It’s easy to get a feeling of deja vu nowadays.
Every week delivers big news of another tech IPO. We hear about super-sized valuations for businesses that haven’t turned a profit. Sounds familiar doesn’t it? It has a certain late 1990s flavor. Are we experiencing another tech bubble? A reprise of dot-com mania?
If you’re foggy on the meaning of tech bubble, here’s Investopedia’s definition:
“Tech Bubble – a pronounced and unsustainable market rise due to increased conjecture in technology stocks. A tech bubble is highlighted by rapid share price growth and high valuations based on standard metrics like price/earnings ratio or price/sales.”

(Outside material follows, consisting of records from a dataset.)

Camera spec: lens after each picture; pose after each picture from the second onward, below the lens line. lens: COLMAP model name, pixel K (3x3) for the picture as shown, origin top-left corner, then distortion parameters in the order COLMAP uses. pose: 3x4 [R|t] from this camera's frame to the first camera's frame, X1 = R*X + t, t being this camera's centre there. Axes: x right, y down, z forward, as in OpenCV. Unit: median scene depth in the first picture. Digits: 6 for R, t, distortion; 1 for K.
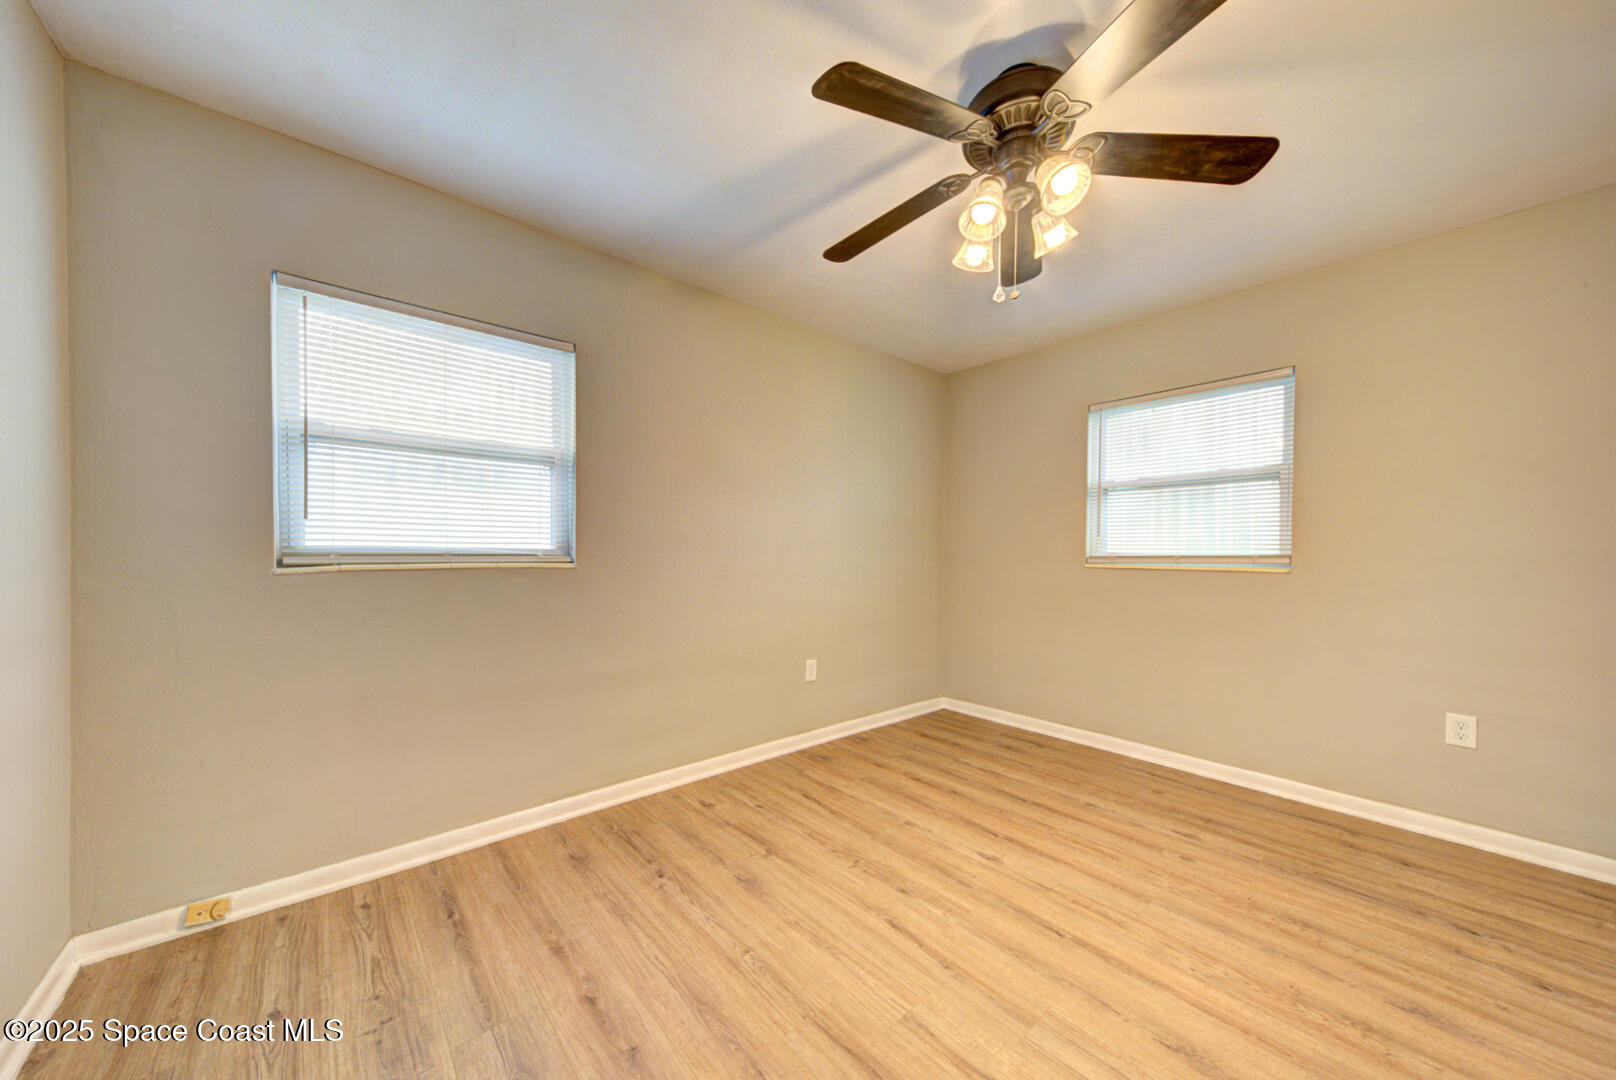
lens RADIAL K [[555.7, 0, 805.2], [0, 555.7, 556.0], [0, 0, 1]] dist [0.031433, -0.007340]
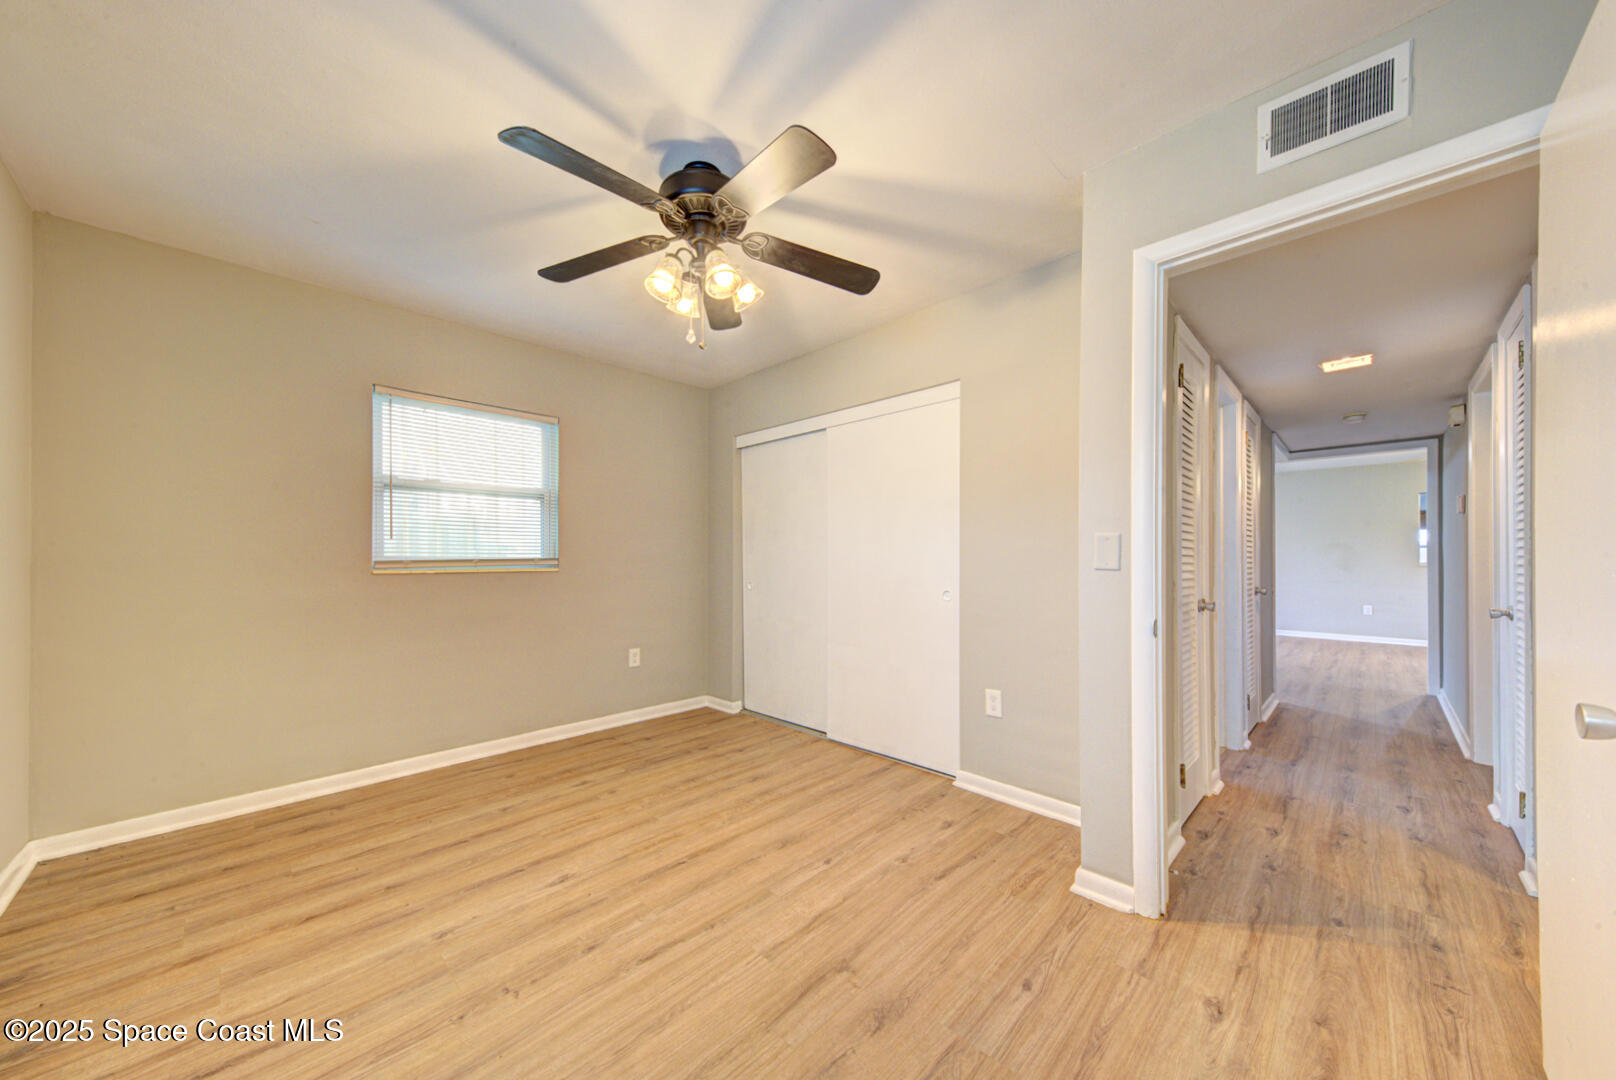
lens RADIAL K [[555.7, 0, 805.2], [0, 555.7, 556.0], [0, 0, 1]] dist [0.031433, -0.007340]
pose [[-0.077163, -0.001886, 0.997017, -0.640502], [0.007088, 0.999972, 0.002440, -0.007134], [-0.996993, 0.007255, -0.077147, 0.654278]]
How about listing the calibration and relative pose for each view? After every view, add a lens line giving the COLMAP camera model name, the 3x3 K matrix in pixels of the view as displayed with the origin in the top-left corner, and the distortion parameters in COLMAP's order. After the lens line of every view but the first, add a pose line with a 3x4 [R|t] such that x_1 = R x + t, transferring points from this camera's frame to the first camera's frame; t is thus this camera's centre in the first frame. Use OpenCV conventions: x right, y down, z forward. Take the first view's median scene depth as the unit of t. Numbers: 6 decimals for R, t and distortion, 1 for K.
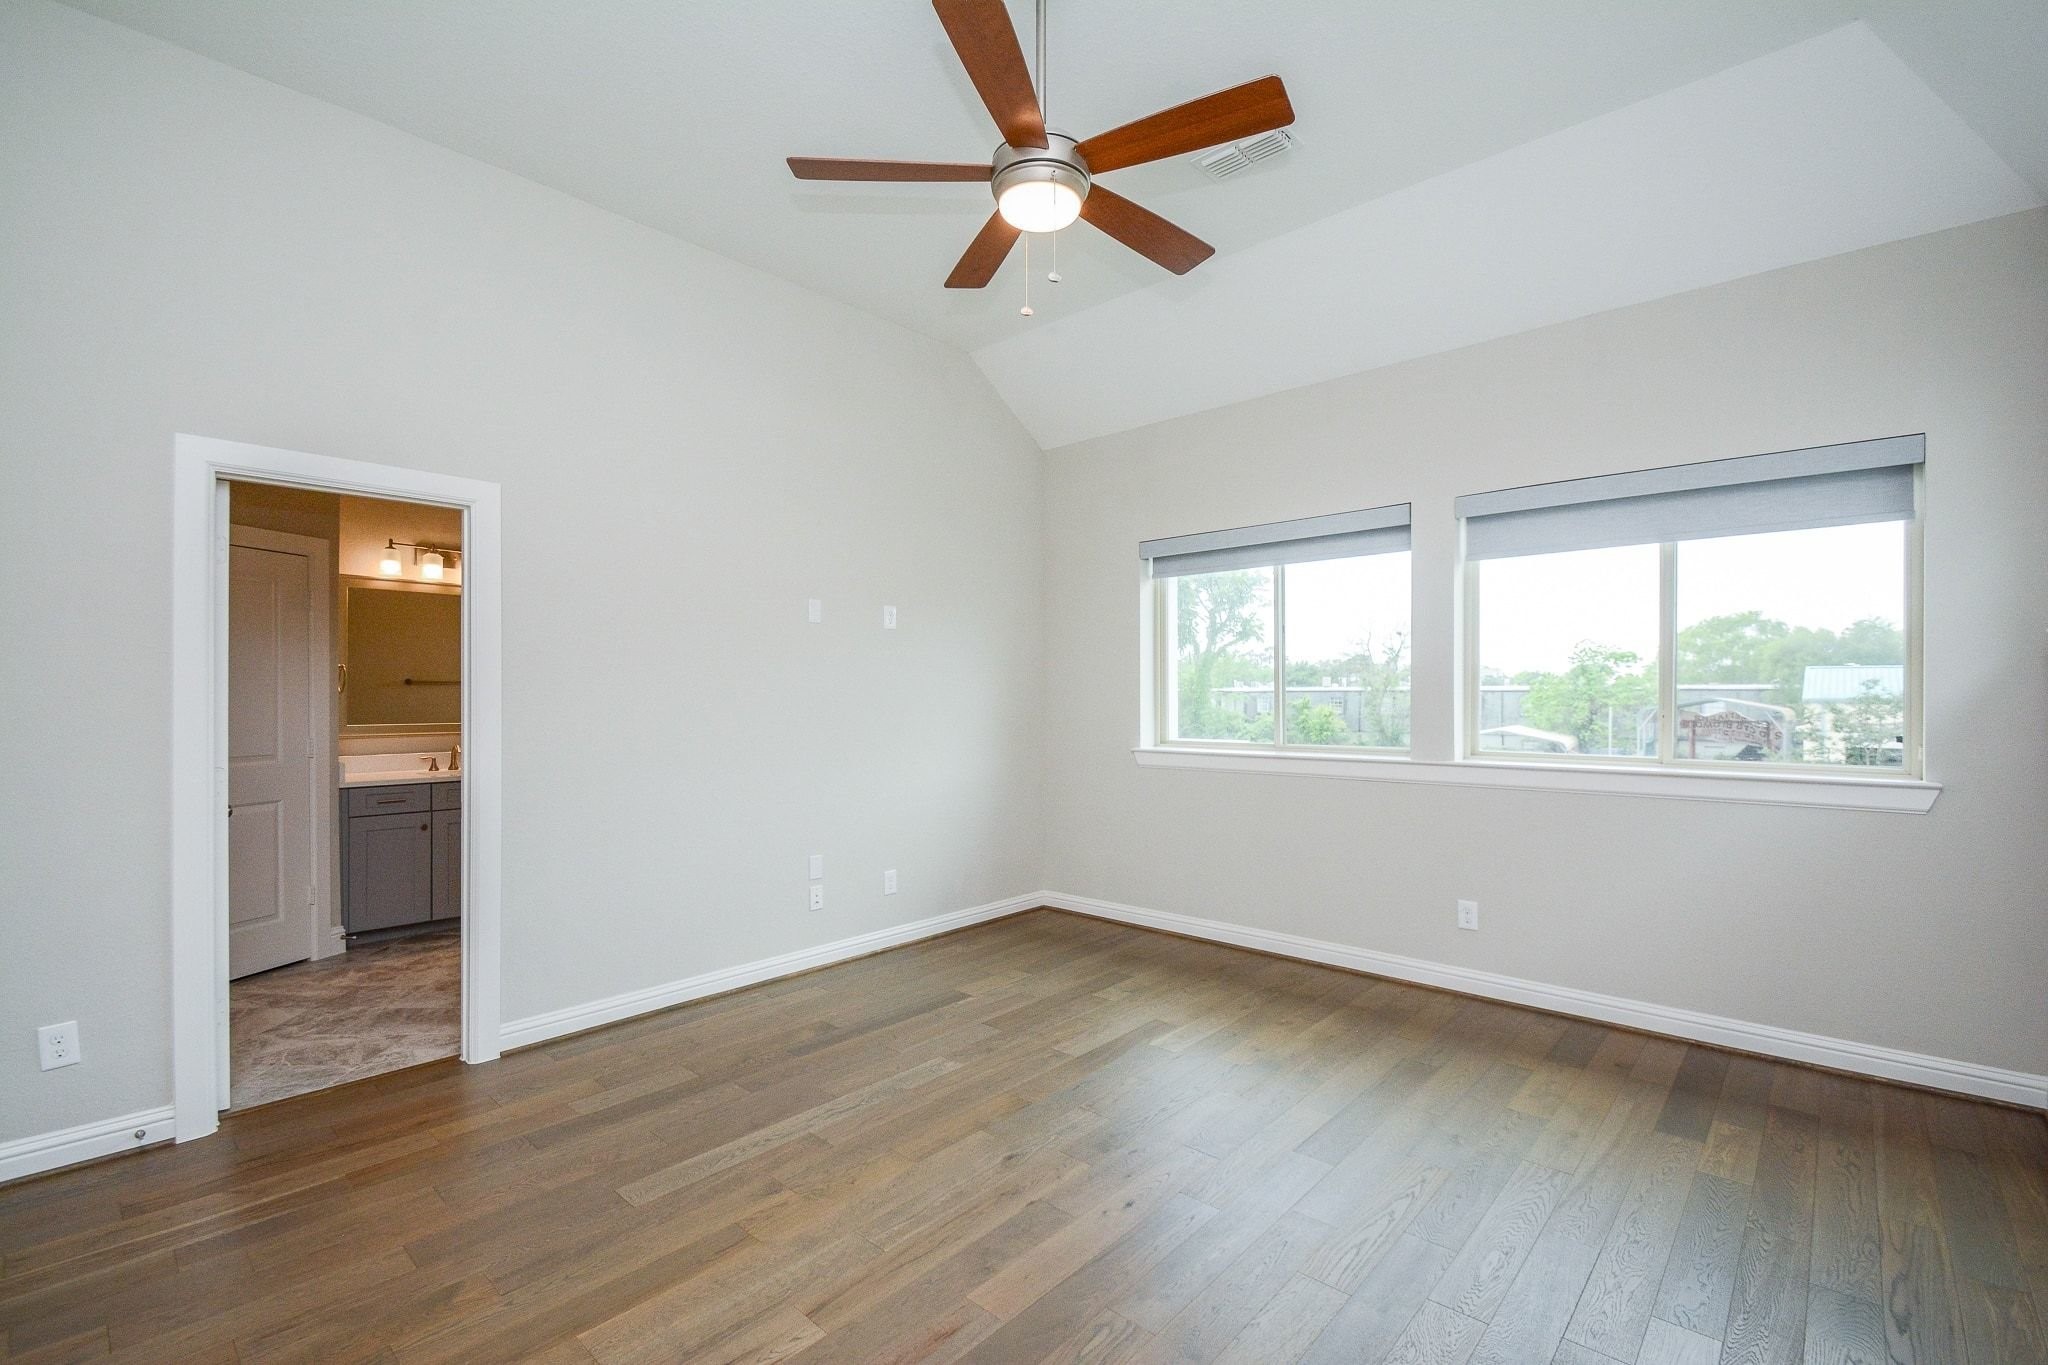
lens RADIAL K [[915.8, 0, 1022.8], [0, 915.8, 692.0], [0, 0, 1]] dist [0.009430, -0.012913]
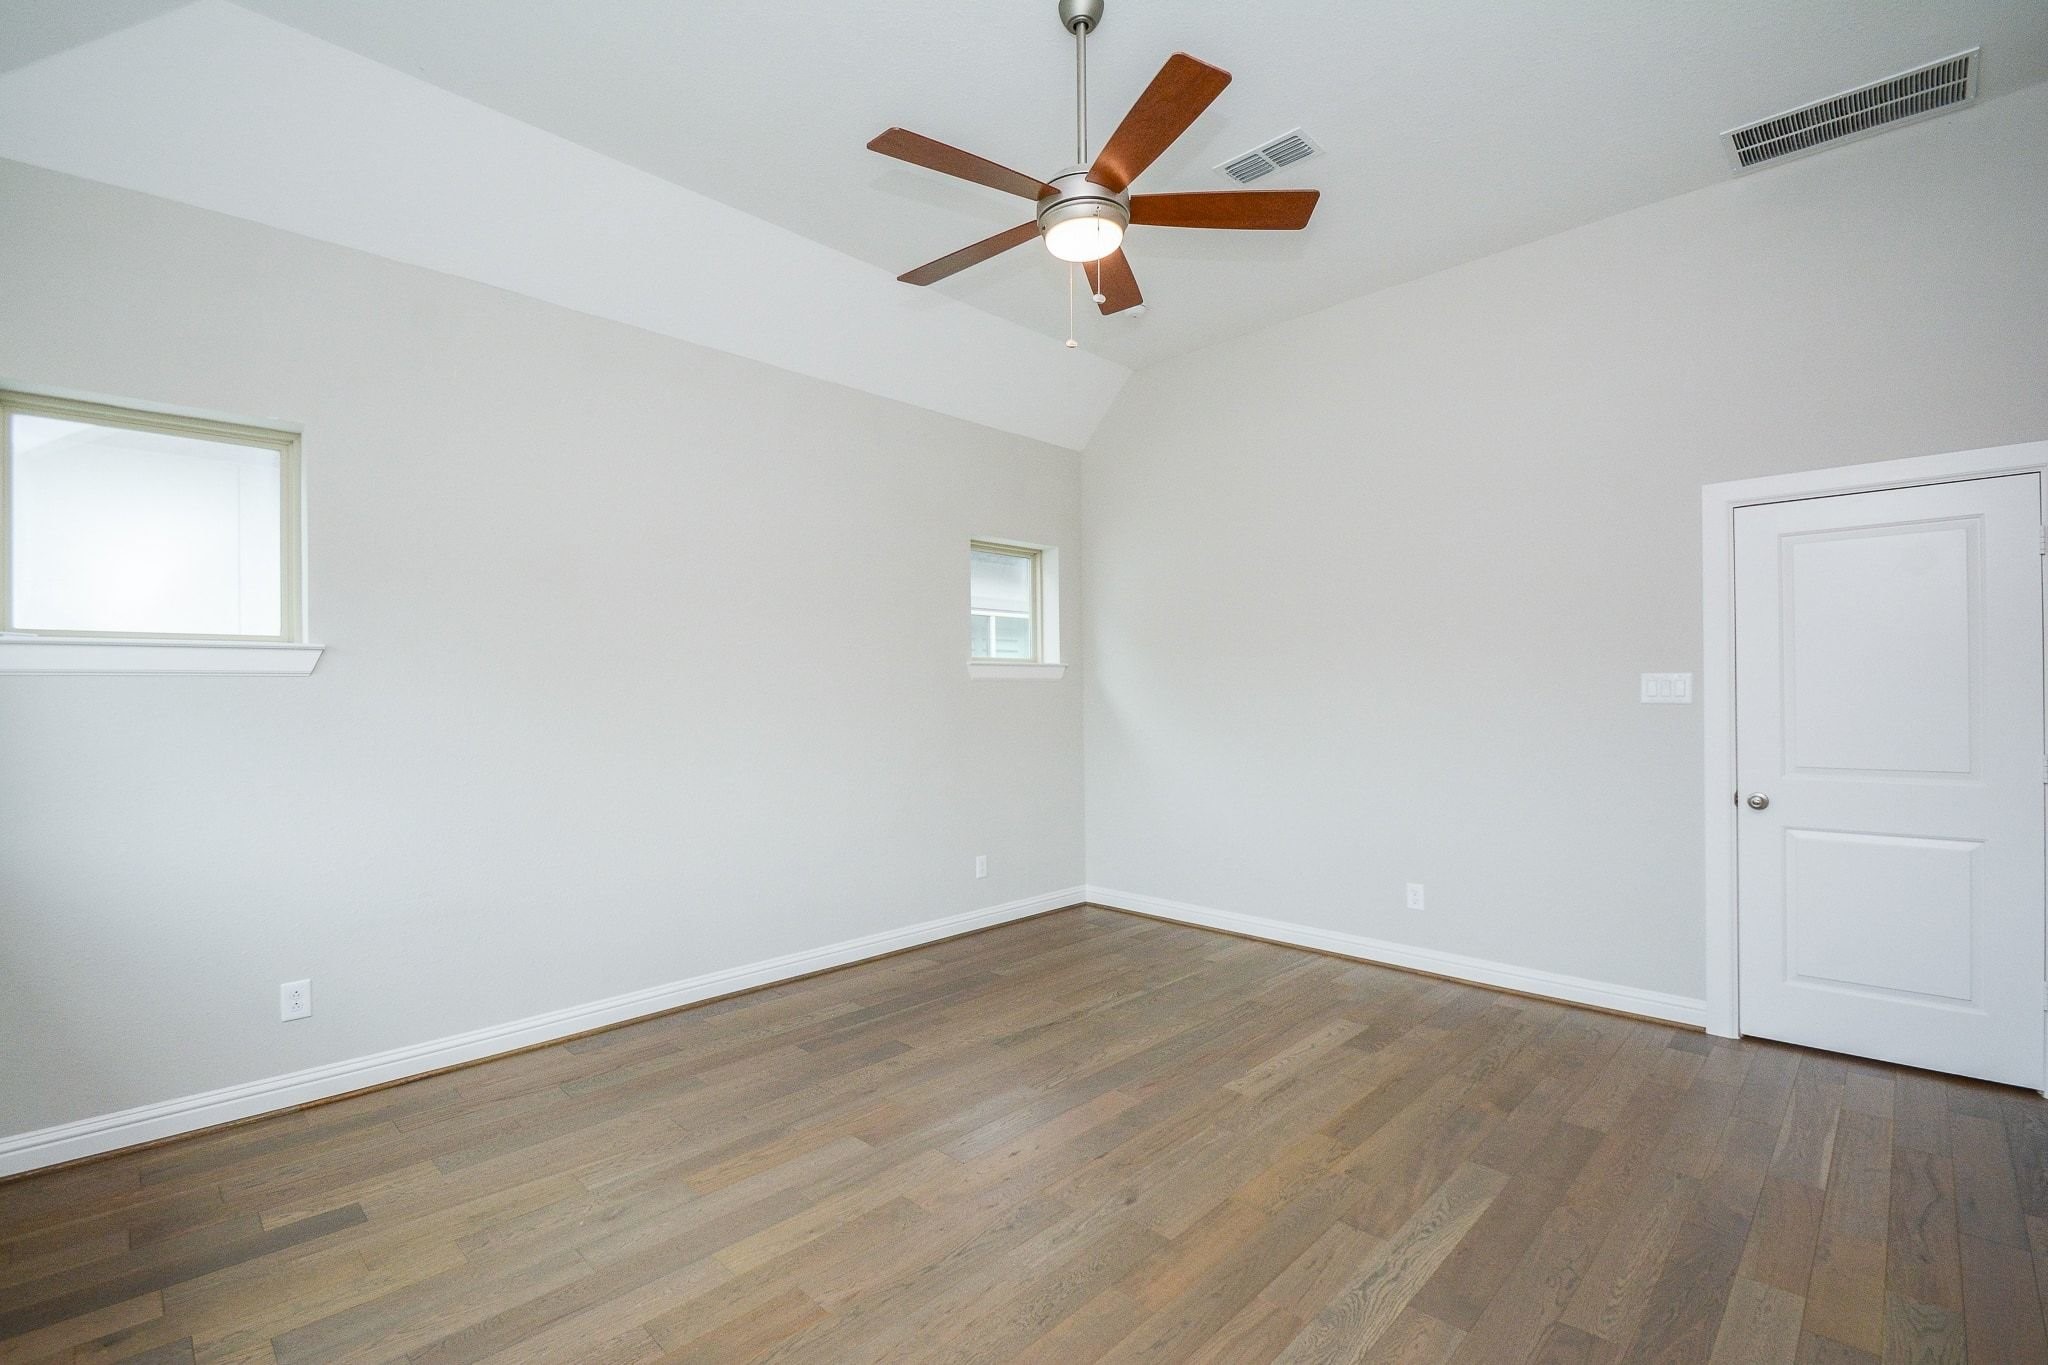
lens RADIAL K [[915.8, 0, 1022.7], [0, 915.8, 686.7], [0, 0, 1]] dist [0.009430, -0.012913]
pose [[-0.999199, 0.011486, 0.038334, 0.039505], [0.011143, 0.999896, -0.009139, 0.000937], [-0.038435, -0.008704, -0.999223, 1.484623]]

So should we be concerned? Is history doing it’s thing again — repeating itself?
You may think so when you scan headlines. Let’s go through the list of recent and impending IPOs that have made news lately: LinkedIn.com, Pandora.com, Groupon.com, Zynga.com, Twitter.com, and Facebook.com.
Are investors irrationally exuberant about these businesses? Perhaps. Consider that Pandora and Groupon aren’t profitable. LinkedIn posted its first profit ($12 million) last year. Twitter has managed to generate a little net gain, nevertheless the social network is still trying to find a long-term moneymaking technique. On the plus side, Zynga and Facebook, which are anticipated to go public soon, are pocketing big profits.
(But is the maker of Farmville really worth several billion dollars?)
What about the businesses that aren’t making much or any money? Are investors crazy to pour money into them? Maybe, maybe not. Remember, profitability today is not the same as profitability down the road. Amazon.com didn’t post profits until 2004 — nearly 10 years after launch. But now the organization takes in money by the truckload. Last year the Amazon’s net income exceeded $1 billion.
So who knows, maybe Twitter will find a way to parlay its big user base into a moneymaking machine, a la Google and Facebook.
If you’re concerned, you might find comfort in Jolie O’Dell’s recent Mashable column, which points to some important variations between the today’s tech climate and the dot-com era. For starters, the amount of tech IPOs in 2011 (25 so far) pales in comparison to 1999 (308), the height of the dot-com bubble.
Another difference is quality. In 1999, you could take a vague idea, write a half-baked business plan (or not), and somehow convince investors to throw money at you. This year’s crop of IPOs are extremely buttoned up by comparison.
But there’s still reason to fear a bubble, even if things have evolved since 1999.
If Limp Bizkit stages a comeback, I suggest hitting the panic button.